# weird algae



## sweet lu (Oct 3, 2003)

i have this weird white cotton like stuff only on the rubber pieces in my tank. i didnt have it until i took my pleco but now i added one in and it is still there. does anybody know what it is.


----------



## gullzway (Oct 24, 2003)

I have noticed this stuff in my tank since I added a piece of driftwood. But mine is on the glass. Should I just scrape it off or is it something to worry about??


----------



## Noe (Aug 22, 2003)

it sound like alge. hope is that any type of fungus.


----------



## Pizzo (Nov 22, 2003)

i also have cottony/milky stuff growing on one of my pieces of bogwood (but not the other?!)

is it harmful?


----------



## nigaphan (Oct 28, 2003)

yea i had that on my driftwood too.....but after many fishes dying i took it out and did they whole process of driftwood and now my survival rate is 100%......be careful....with new wood


----------



## Pizzo (Nov 22, 2003)

it will kill my P?????????









how am i supposed to boil this thing? it won't fit in any pots i own...


----------



## nigaphan (Oct 28, 2003)

find a trash can and juss add boiling water or juss leave it in warm water in a sink for a few days


----------



## sweet lu (Oct 3, 2003)

mine is only on the rubber holder of my heater. i threw in a pleco yesterday and today it is all gone. i think the kind i have that is only on rubber is harmless to piranhas because Judazzz has it in his tank to. i dont have any wood in my tank though. but yes pizzo i would take out the wood out of your asap and do a water change and add salt.


----------



## fluidnyc (Oct 15, 2003)

Pizzo said:


> how am i supposed to boil this thing? it won't fit in any pots i own...


 You can try a compound bucket if it would fit, or the BathTub..

I would get rid of any white cotton looking things in the tank.

GL-


----------



## Pizzo (Nov 22, 2003)

Sorry Sweet lu, i kinda hijacked your thread.... :sad:

bump


----------



## sweet lu (Oct 3, 2003)

it find man. my thread is your thread


----------



## akio525 (Sep 4, 2003)

sweet lu said:


> i have this weird white cotton like stuff only on the rubber pieces in my tank. i didnt have it until i took my pleco but now i added one in and it is still there. does anybody know what it is.

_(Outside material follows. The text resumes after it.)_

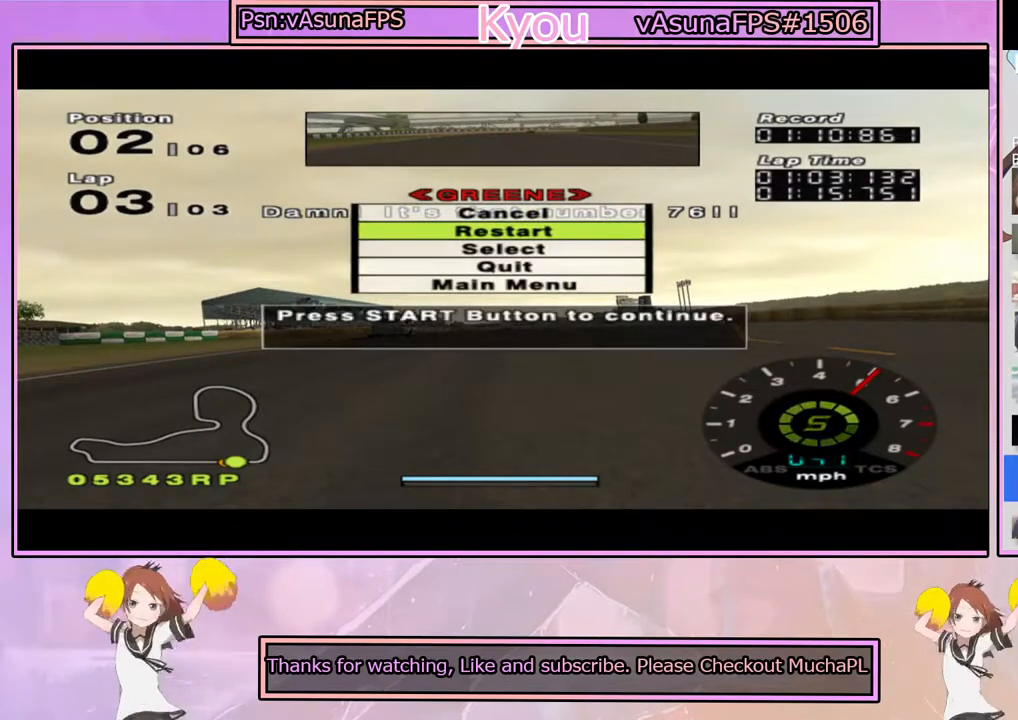
{"buttons": [], "left_stick": "center", "right_stick": "center", "events": [[350, "CROSS", "down"], [500, "CROSS", "up"]]}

 I have the same white film on the rubber pieces in my tank. I got it within a couple weeks of restarting my tank from scratch so i doubt its a fungus . I think it might be a sort of build up from the stress coat that we use but thats just my guess. Pizzo Im not sure what you have but I would take it out and either boil it or soak it in bleach and water for a few days then soak in water and dechlorinator for a few days after that.


----------



## sweet lu (Oct 3, 2003)

is it 3d or just a film. mine is literaly cotton . it sticks out about a .5"


----------



## Noble (Nov 9, 2003)

Oh, you know what.

I have this stuff as well, but only on my heaters rubber parts and the fluval water ports. Its not green its white. I was worried it would give the fish cloudy eye or something.

Look.

If this is bad please let us all know. I don't mean to Hijack thread. Just wanna know as well.


----------



## nigaphan (Oct 28, 2003)

yea i have the same thing on my heater too......i juss take out my heater and clean it.......i looked at it closely and thought that it was just boiled algae....but i really dont know it only appears every few weeks.....i dont think it's a biggie


----------



## rbP NUT (Dec 2, 2003)

DOES ANY ONE USE A WATER SOFTENER OR A Ph BUFFER? IF SO THATS WHAT YOUR AUX WILL BEGIN TO LOOK LIKE, LOOK TO SEE IF THERE IS ANY ON YOUR WATER LINES? ITS DISCHARGED CALCIUM, WHEN YOU TOUCH IT DOES IT FALL TO PIECES?


----------



## Noble (Nov 9, 2003)

I use a ph 7.0. It makes tap water safe for aquarium use and makes teh Ph balance out. I do have it drying on the sides of the tank near the top but not enough to have it flake off. Just enough to see it.


----------



## rbP NUT (Dec 2, 2003)

I FORGOT TO MENTION THE HARDER THE WATER THE WORSE THE WHITE.


----------



## sweet lu (Oct 3, 2003)

it is fuzzy when you look at it but ya when you touch it it does flake off.

also i use the same water from the same faucet and it is only on one of my tanks


----------



## rbP NUT (Dec 2, 2003)

dont tell me! the hot tap?
it basically like lime scale and nothing to worry about.


----------



## rbP NUT (Dec 2, 2003)

sorry i miss read you, do the tank contents vary?


----------



## sweet lu (Oct 3, 2003)

different color gravel,different fish,different filter,different plants and decor. thant is about it. and i do use the hot water and switch to cold and hot just to get the temp right.


----------



## rbP NUT (Dec 2, 2003)

ok in short i have come across this problem in hard water areas when using a 6.5 buffer. that lowers ph and hardness. when you soften water the calcium that you are trying to reduce has to go some where? this is the white stuff "calcium discharge". look at ur hot water tap if you have a double and you should be able to see a differance between the hot and cold, hot having a dull look to it?


----------